[Collected data]
···
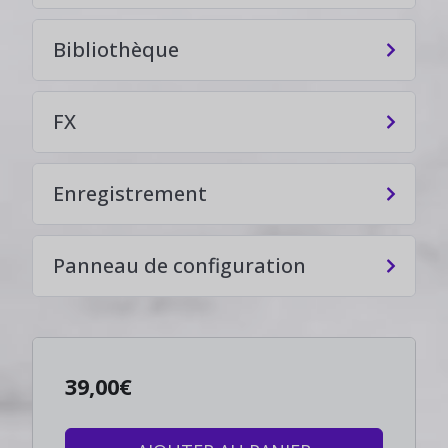
Bibliothèque
FX
Enregistrement
Panneau de configuration
39,00
€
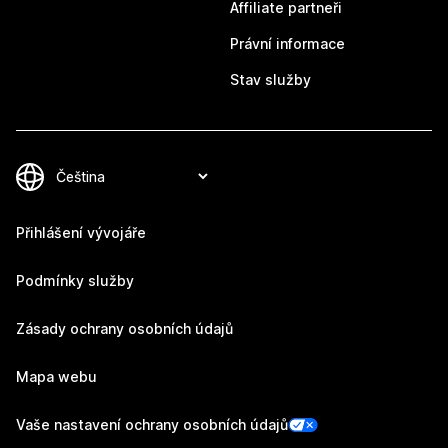
Affiliate partneři
Právní informace
Stav služby
Přihlášení vývojáře
Podmínky služby
Zásady ochrany osobních údajů
Mapa webu
Vaše nastavení ochrany osobních údajů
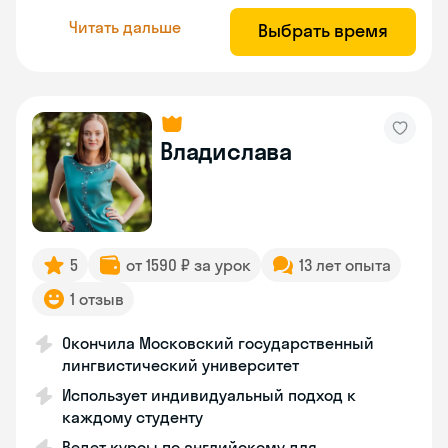
Читать дальше
Выбрать время
Владислава
5
от 1590 ₽ за урок
13 лет опыта
1 отзыв
Окончила Московский государственный
лингвистический университет
Использует индивидуальный подход к
каждому студенту
Ведет курсы по английскому для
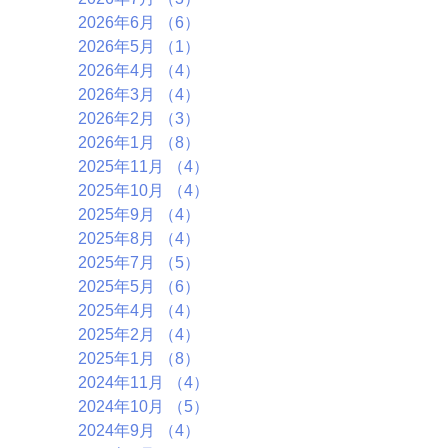
2026年6月
（6）
6件の記事
2026年5月
（1）
1件の記事
2026年4月
（4）
4件の記事
2026年3月
（4）
4件の記事
2026年2月
（3）
3件の記事
2026年1月
（8）
8件の記事
2025年11月
（4）
4件の記事
2025年10月
（4）
4件の記事
2025年9月
（4）
4件の記事
2025年8月
（4）
4件の記事
2025年7月
（5）
5件の記事
2025年5月
（6）
6件の記事
2025年4月
（4）
4件の記事
2025年2月
（4）
4件の記事
2025年1月
（8）
8件の記事
2024年11月
（4）
4件の記事
2024年10月
（5）
5件の記事
2024年9月
（4）
4件の記事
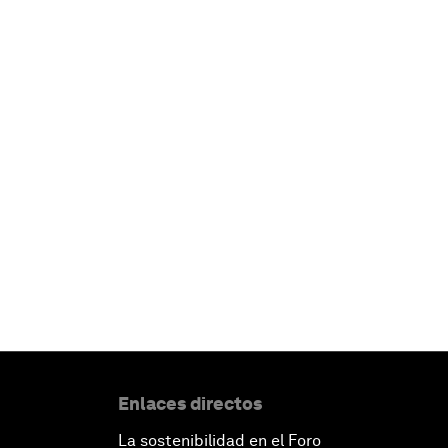
Enlaces directos
La sostenibilidad en el Foro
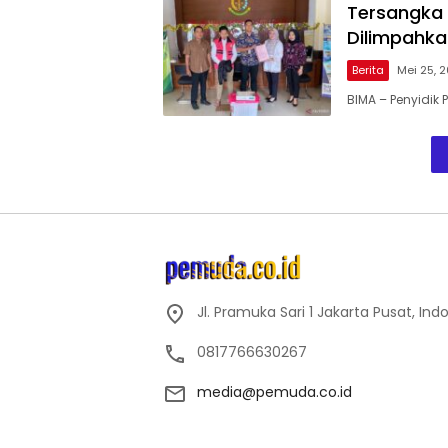
Tersangka 
Dilimpahka
Berita
Mei 25, 
BIMA – Penyidik 
Jl. Pramuka Sari 1 Jakarta Pusat, Ind
0817766630267
media@pemuda.co.id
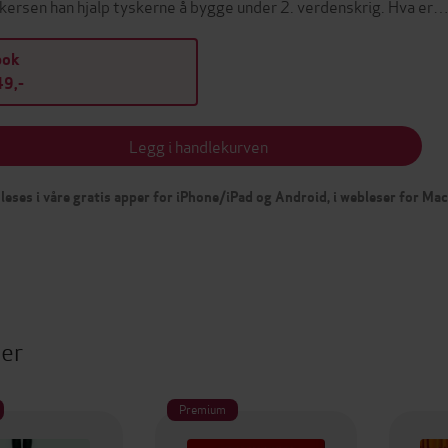
kersen han hjalp tyskerne å bygge under 2. verdenskrig. Hva er
bok
9,-
Legg i handlekurven
leses i våre gratis apper for iPhone/iPad og Android, i webleser for Ma
ter
Premium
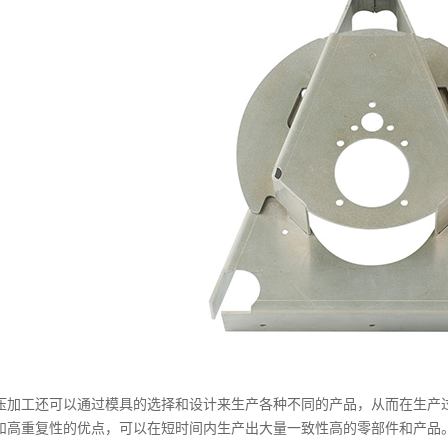
压加工还可以通过模具的选择和设计来生产各种不同的产品，从而在生产
和高重复性的优点，可以在短时间内生产出大量一致性高的零部件和产品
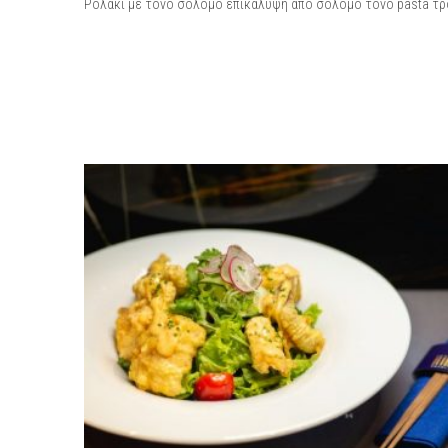
Ρολάκι με τόνο σολομό επικάλυψη από σολομό τόνο pasta τρ
REVIEWS
There are no reviews yet.
BE THE FIRST TO REVIEW “KIK
You must be
logged in to post a review.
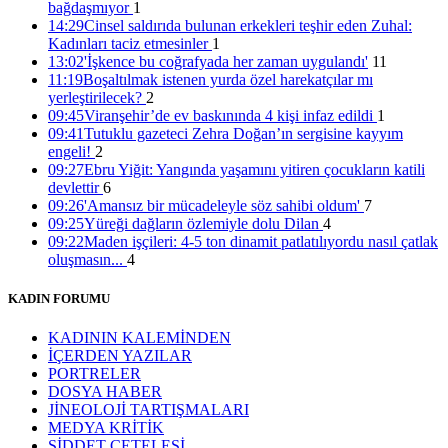
bağdaşmıyor
1
14:29
Cinsel saldırıda bulunan erkekleri teşhir eden Zuhal:
Kadınları taciz etmesinler
1
13:02
'İşkence bu coğrafyada her zaman uygulandı'
11
11:19
Boşaltılmak istenen yurda özel harekatçılar mı
yerleştirilecek?
2
09:45
Viranşehir’de ev baskınında 4 kişi infaz edildi
1
09:41
Tutuklu gazeteci Zehra Doğan’ın sergisine kayyım
engeli!
2
09:27
Ebru Yiğit: Yangında yaşamını yitiren çocukların katili
devlettir
6
09:26
'Amansız bir mücadeleyle söz sahibi oldum'
7
09:25
Yüreği dağların özlemiyle dolu Dilan
4
09:22
Maden işçileri: 4-5 ton dinamit patlatılıyordu nasıl çatlak
oluşmasın...
4
KADIN FORUMU
KADININ KALEMİNDEN
İÇERDEN YAZILAR
PORTRELER
DOSYA HABER
JİNEOLOJİ TARTIŞMALARI
MEDYA KRİTİK
ŞİDDET ÇETELESİ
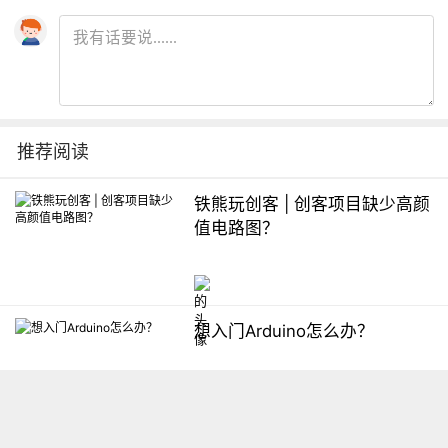
推荐阅读
铁熊玩创客 | 创客项目缺少高颜
值电路图？
想入门Arduino怎么办？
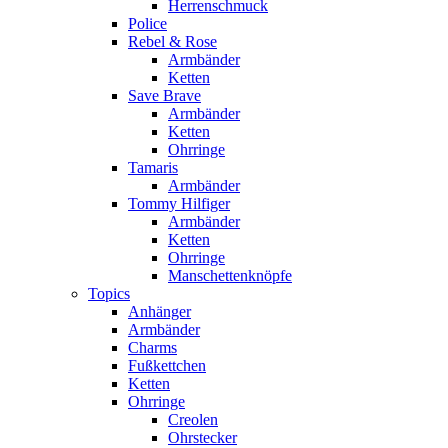
Herrenschmuck
Police
Rebel & Rose
Armbänder
Ketten
Save Brave
Armbänder
Ketten
Ohrringe
Tamaris
Armbänder
Tommy Hilfiger
Armbänder
Ketten
Ohrringe
Manschettenknöpfe
Topics
Anhänger
Armbänder
Charms
Fußkettchen
Ketten
Ohrringe
Creolen
Ohrstecker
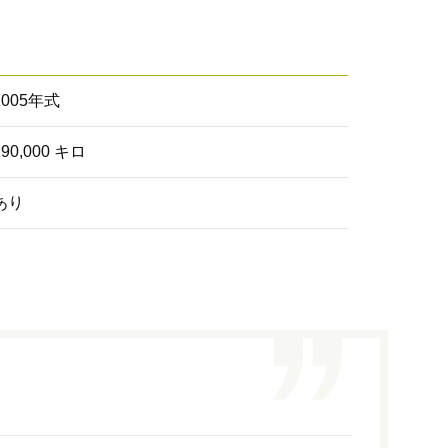
2005年式
190,000 キロ
あり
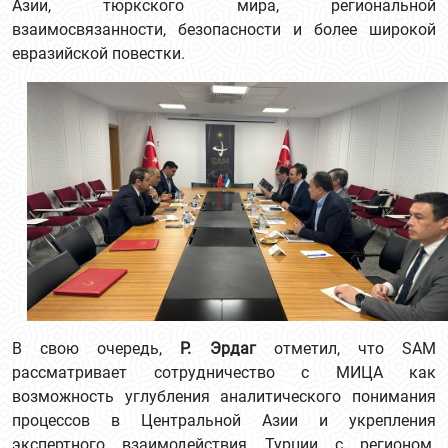
Азии, тюркского мира, региональной
взаимосвязанности, безопасности и более широкой
евразийской повестки.
В свою очередь,
Р. Эрдаг
отметил, что SAM
рассматривает сотрудничество с МИЦА как
возможность углубления аналитического понимания
процессов в Центральной Азии и укрепления
экспертного взаимодействия Турции с регионом.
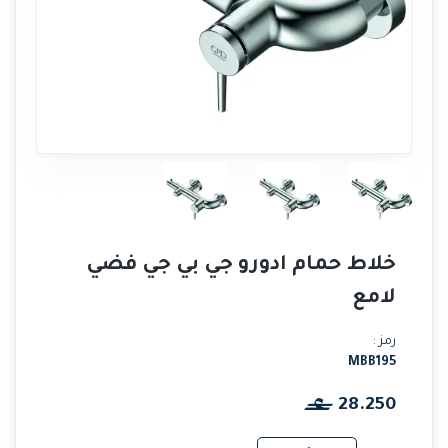
خلاط حمام ادورو جي بي جي فضي
لامع
رمز :
MBB195
28.250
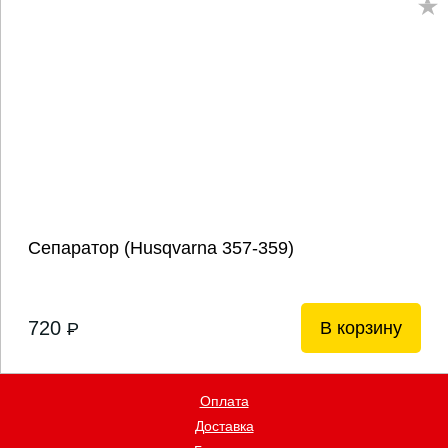
Сепаратор (Husqvarna 357-359)
720
В корзину
P
Оплата
Доставка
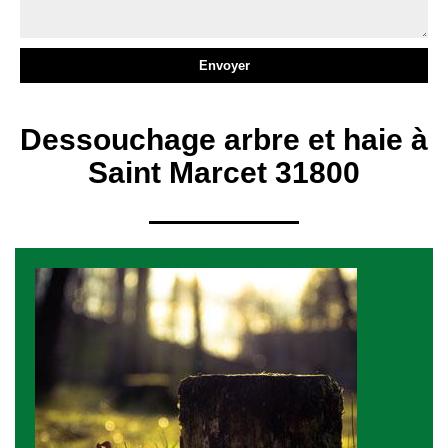
Dessouchage arbre et haie à
Saint Marcet 31800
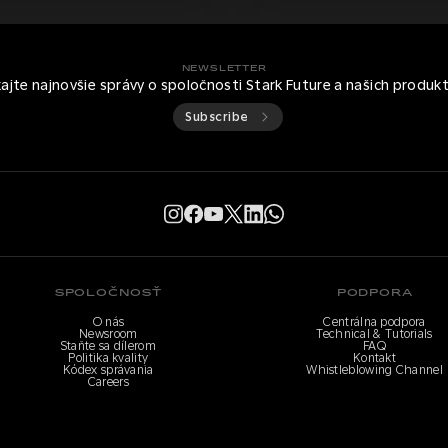
NEWSLETTER
kajte najnovšie správy o spoločnosti Stark Future a našich produk
Subscribe
SPOLOČNOSŤ
PODPORA
O nás
Centrálna podpora
Newsroom
Technical & Tutorials
Staňte sa dílerom
FAQ
Politika kvality
Kontakt
Kódex správania
Whistleblowing Channel
Careers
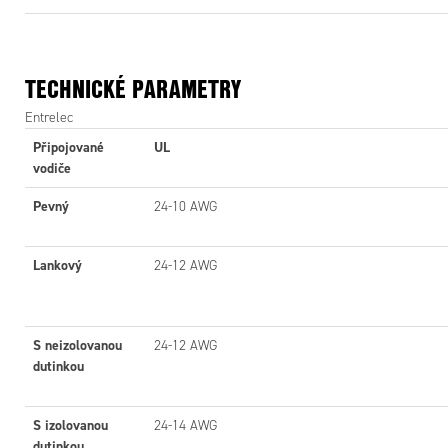
TECHNICKÉ PARAMETRY
Entrelec
Připojované
UL
vodiče
Pevný
24-10 AWG
Lankový
24-12 AWG
S neizolovanou
24-12 AWG
dutinkou
S izolovanou
24-14 AWG
dutinkou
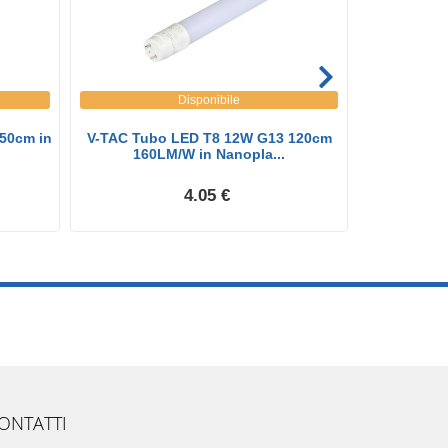
Disponibile
50cm in
V-TAC Tubo LED T8 12W G13 120cm
V-TAC Tubo
160LM/W in Nanopla...
N
4.05 €
ONTATTI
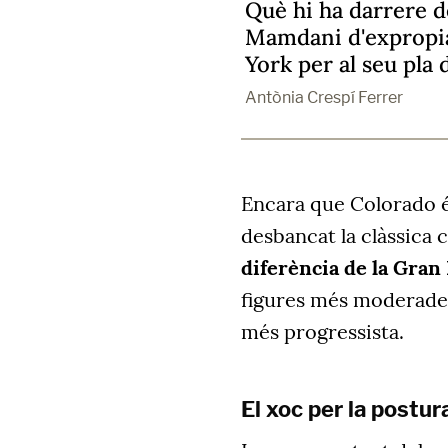
Què hi ha darrere d
Mamdani d'expropia
York per al seu pla 
Antònia Crespí Ferrer
Encara que Colorado é
desbancat la clàssica c
diferència de la Gra
figures més moderades
més progressista.
El xoc per la postur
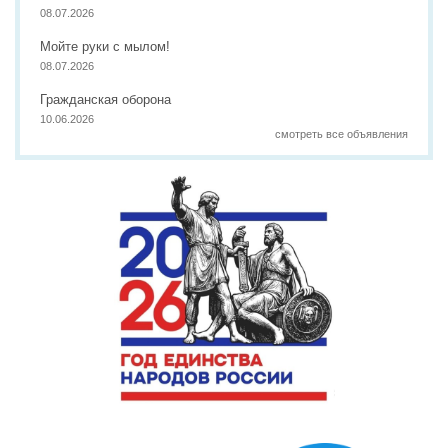
08.07.2026
Мойте руки с мылом!
08.07.2026
Гражданская оборона
10.06.2026
смотреть все объявления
···
**TASK TO CARRY OUT:** Beginning with the first line of the records and ending with the line that contains "Enlaces directos", reproduce every line exactly, omitting pictures and adding nothing.

**RESPONSE BELOW:**
Bibliothèque
FX
Enregistrement
Panneau de configuration
39,00
€
Affiliate partneři
Právní informace
Stav služby
Přihlášení vývojáře
Podmínky služby
Zásady ochrany osobních údajů
Mapa webu
Vaše nastavení ochrany osobních údajů
Читать дальше
Выбрать время
Владислава
5
от 1590 ₽ за урок
13 лет опыта
1 отзыв
Окончила Московский государственный
лингвистический университет
Использует индивидуальный подход к
каждому студенту
Ведет курсы по английскому для
2026年6月
（6）
6件の記事
2026年5月
（1）
1件の記事
2026年4月
（4）
4件の記事
2026年3月
（4）
4件の記事
2026年2月
（3）
3件の記事
2026年1月
（8）
8件の記事
2025年11月
（4）
4件の記事
2025年10月
（4）
4件の記事
2025年9月
（4）
4件の記事
2025年8月
（4）
4件の記事
2025年7月
（5）
5件の記事
2025年5月
（6）
6件の記事
2025年4月
（4）
4件の記事
2025年2月
（4）
4件の記事
2025年1月
（8）
8件の記事
2024年11月
（4）
4件の記事
2024年10月
（5）
5件の記事
2024年9月
（4）
4件の記事
Enlaces directos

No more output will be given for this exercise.